I contrasti esplosero anche durante la perquisizione in casa di Massimo Ciancimino e in un suo magazzino. Si cercava un assegno diretto a Silvio Berlusconi o proveniente da lui: ne aveva fatto cenno lo stesso Massimo Ciancimino. Dell’assegno non c’era traccia.
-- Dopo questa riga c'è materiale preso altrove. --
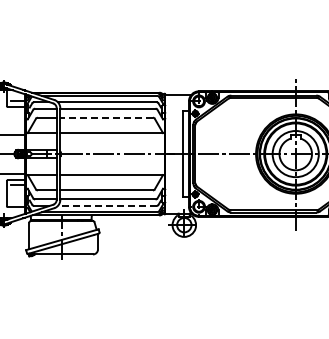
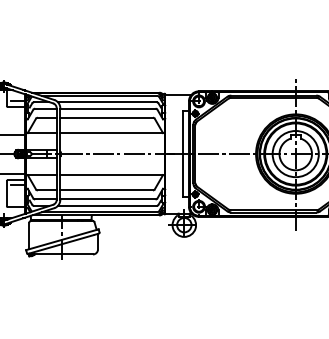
line at (106, 117): dashed -> solid
line at (106, 205): dashed -> solid
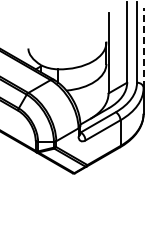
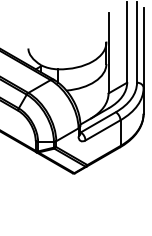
line at (143, 47): dashed -> solid
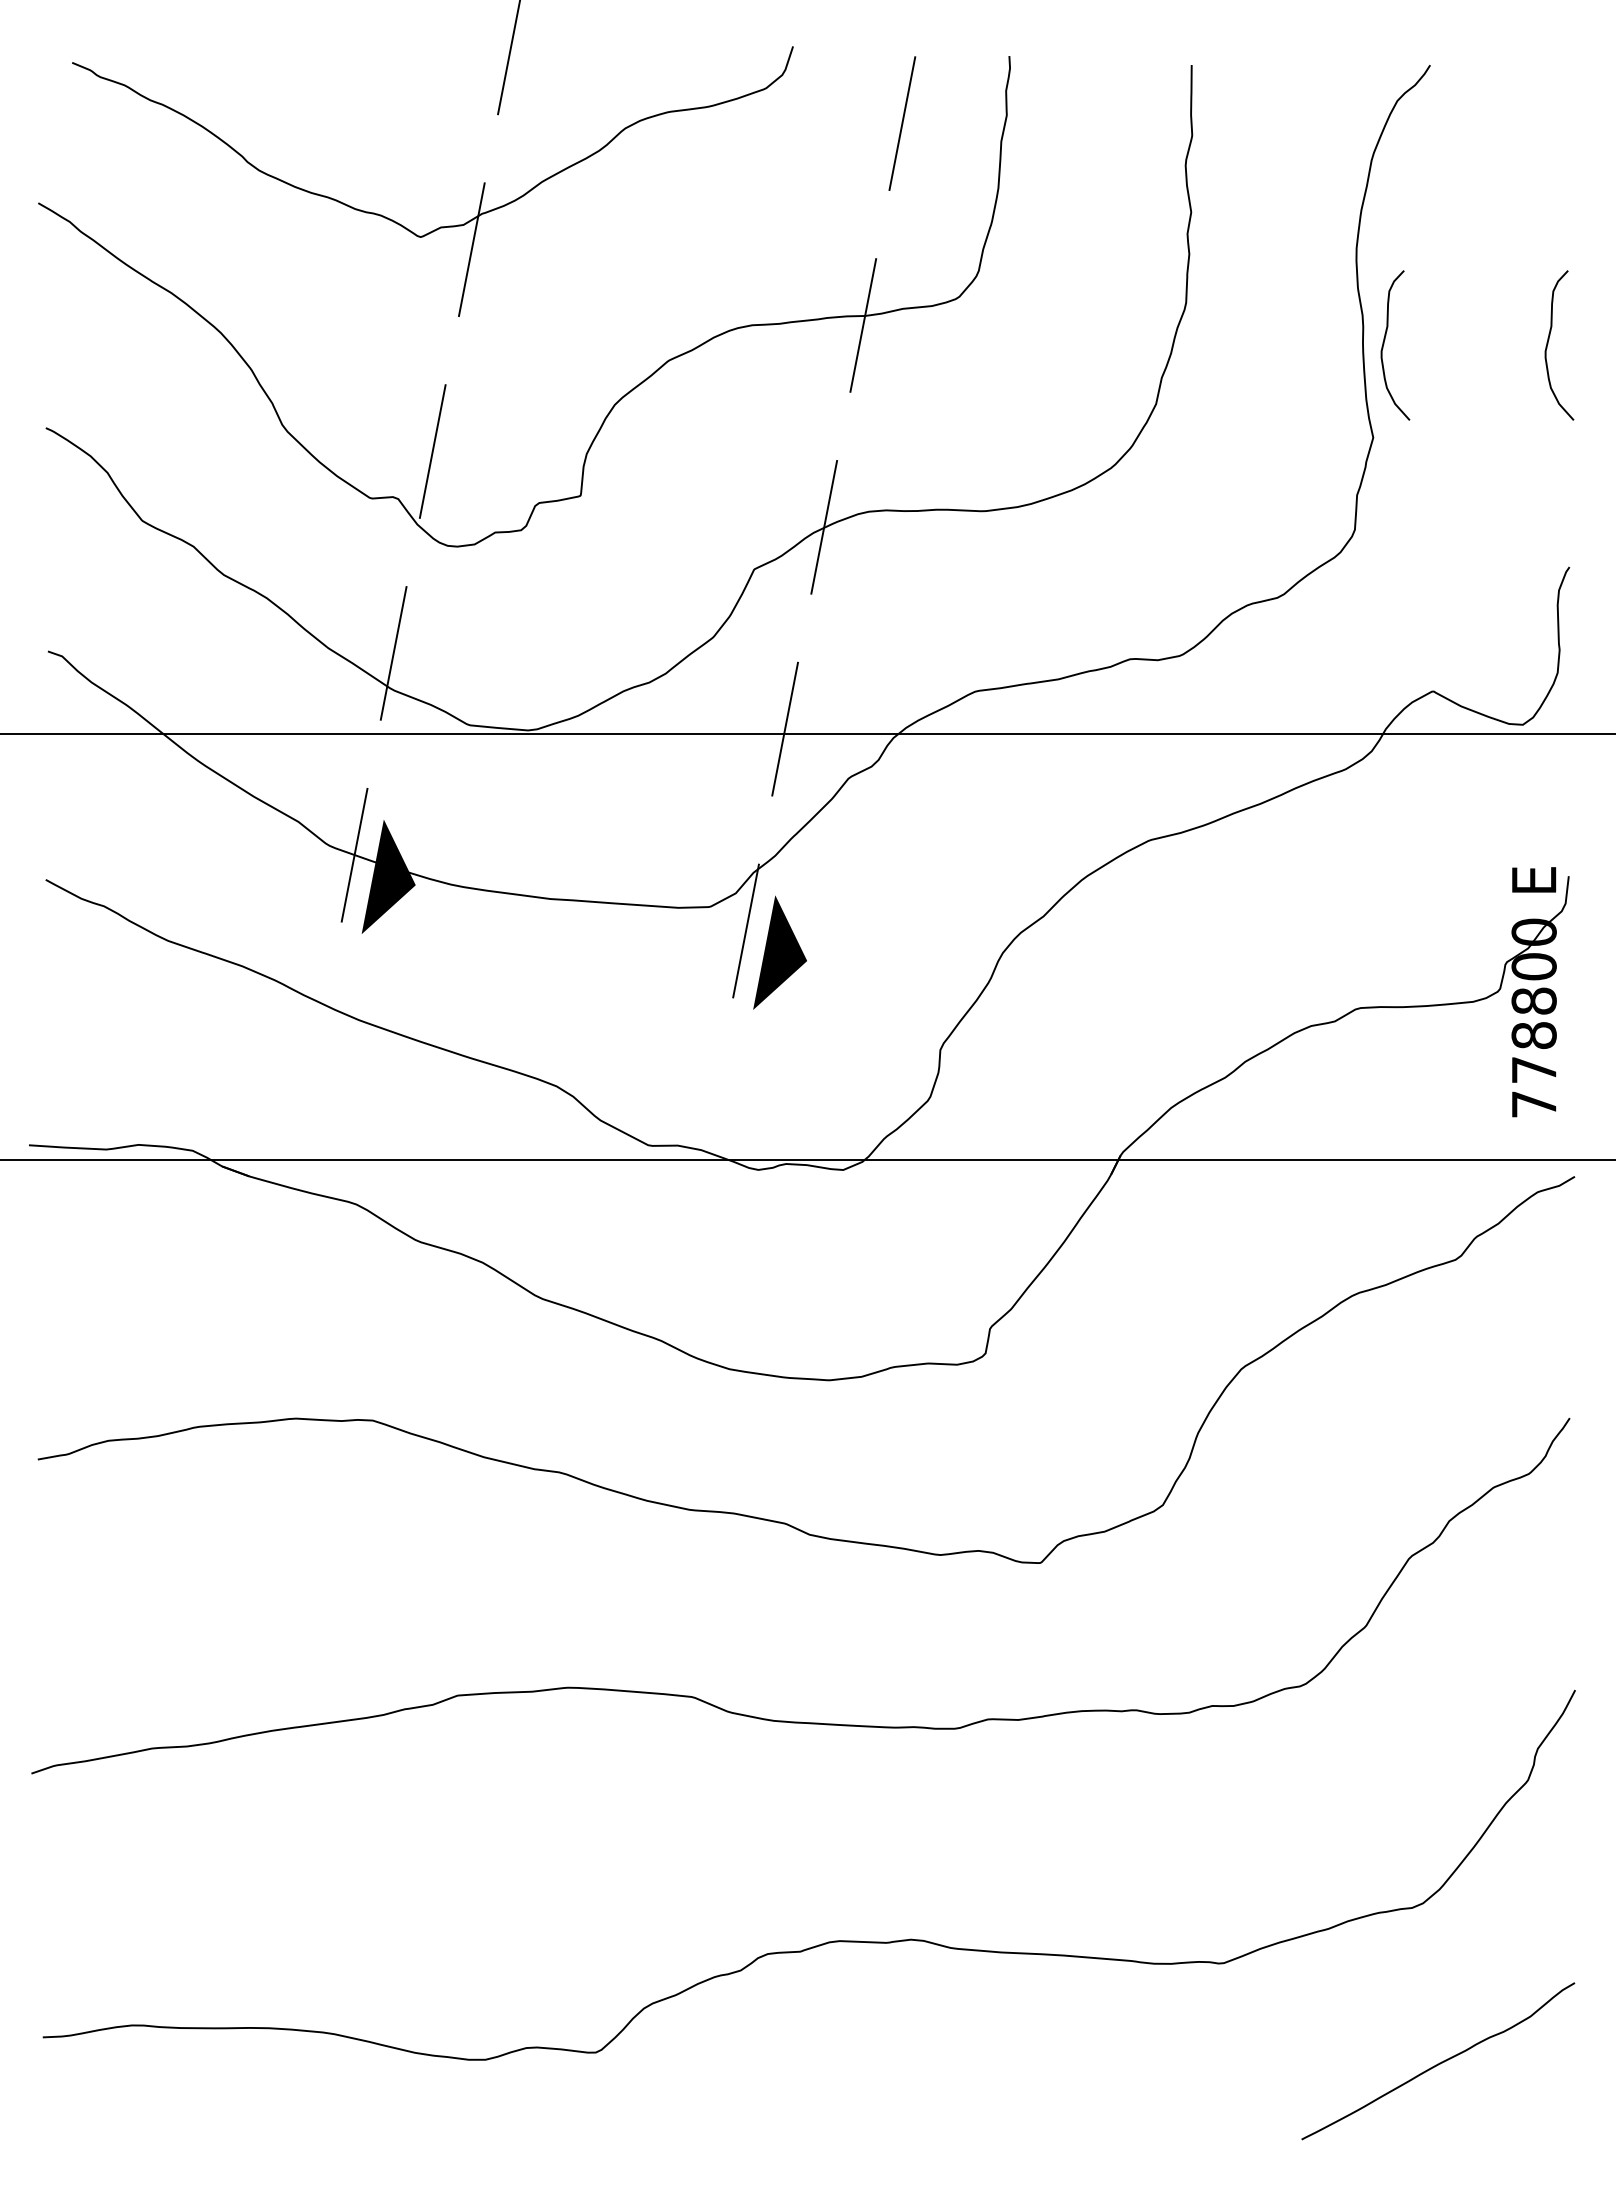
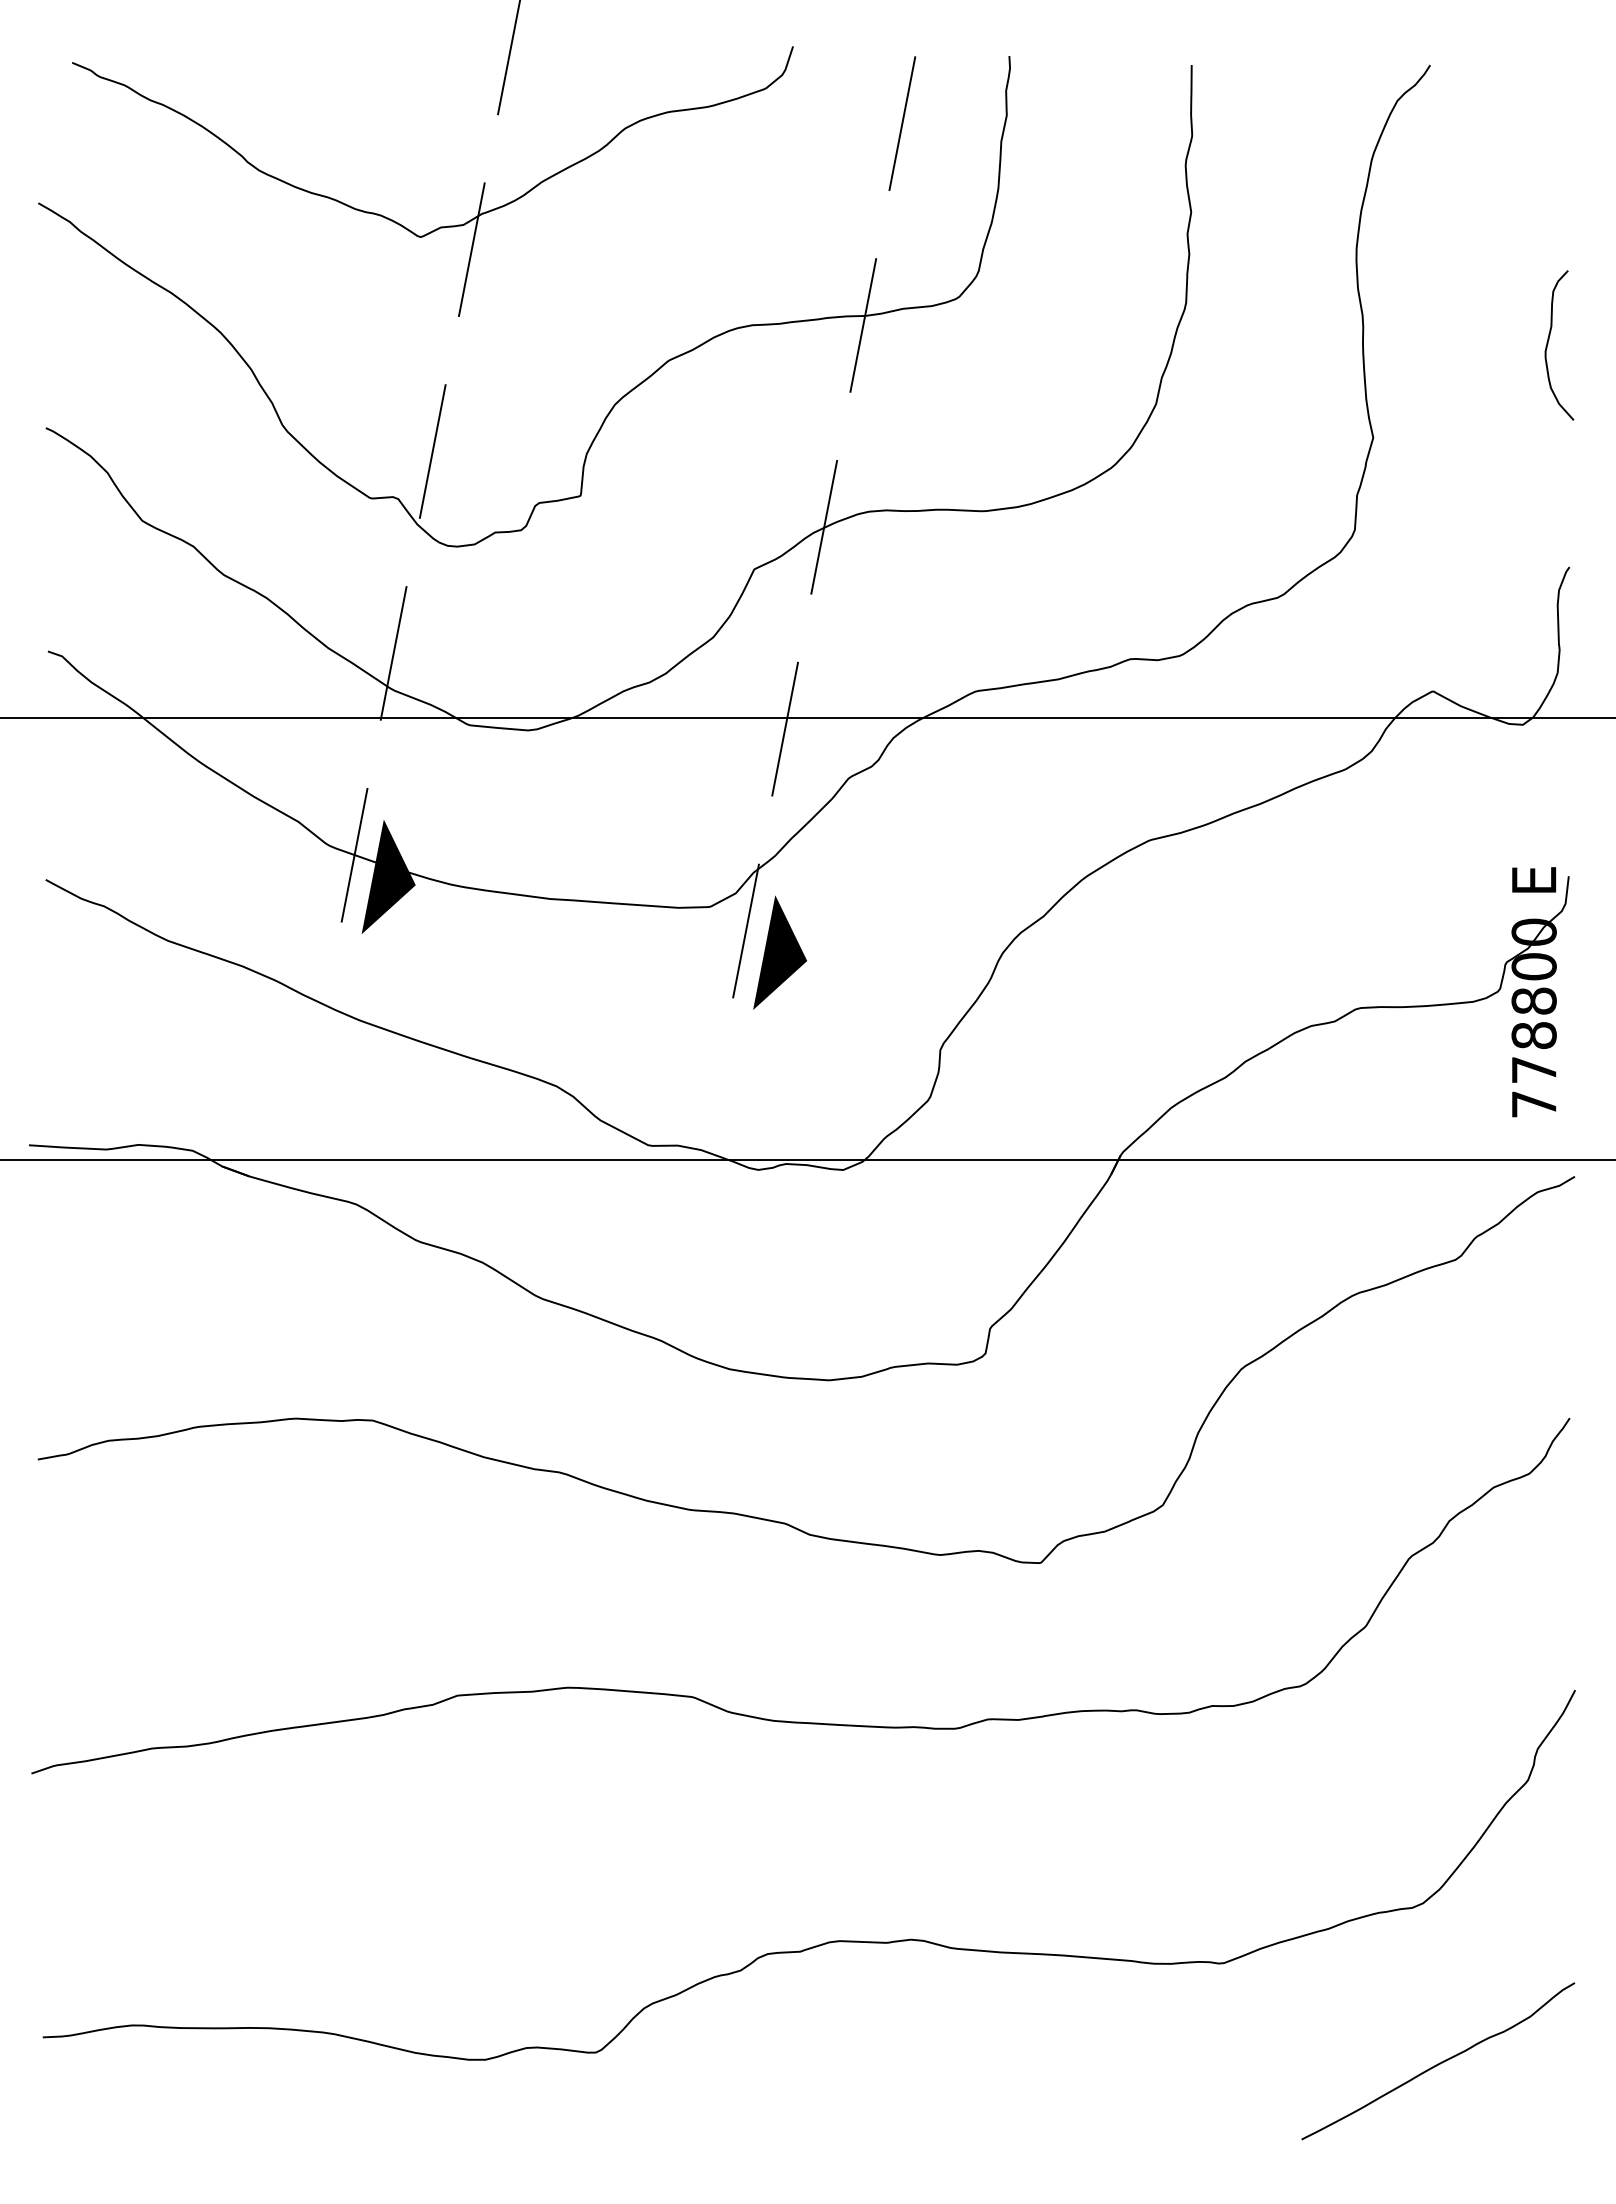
curve at (1384, 344): present -> none
line at (807, 733) position: (807, 733) -> (807, 717)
Vennero trovati invece documenti di grande interesse tra cui una lettera dai toni “minacciosi” con cui Vito Ciancimino chiedeva a Berlusconi di avere a propria disposizione una rete televisiva, due dattiloscritti dell’ex sindaco (“Le mafie” e “La politica”) e un manoscritto intestato: “I carabinieri”. Angeli ha detto di avere informato subito il colonnello Gosciu che però gli disse di non sequestrare nulla perché era “documentazione falsa già in possesso dei magistrati”. Angeli decise di sequestrare lo stesso quelle carte e di fotocopiarle temendo che potessero “sparire”. Questo era il clima intossicato in cui, secondo Angeli, si conducevano le indagini su Massimo Ciancimino. Su molti dettagli però l’ufficiale ha dato versioni contrastanti con altre dichiarazioni e spesso ha risposto: “Non ricordo bene”.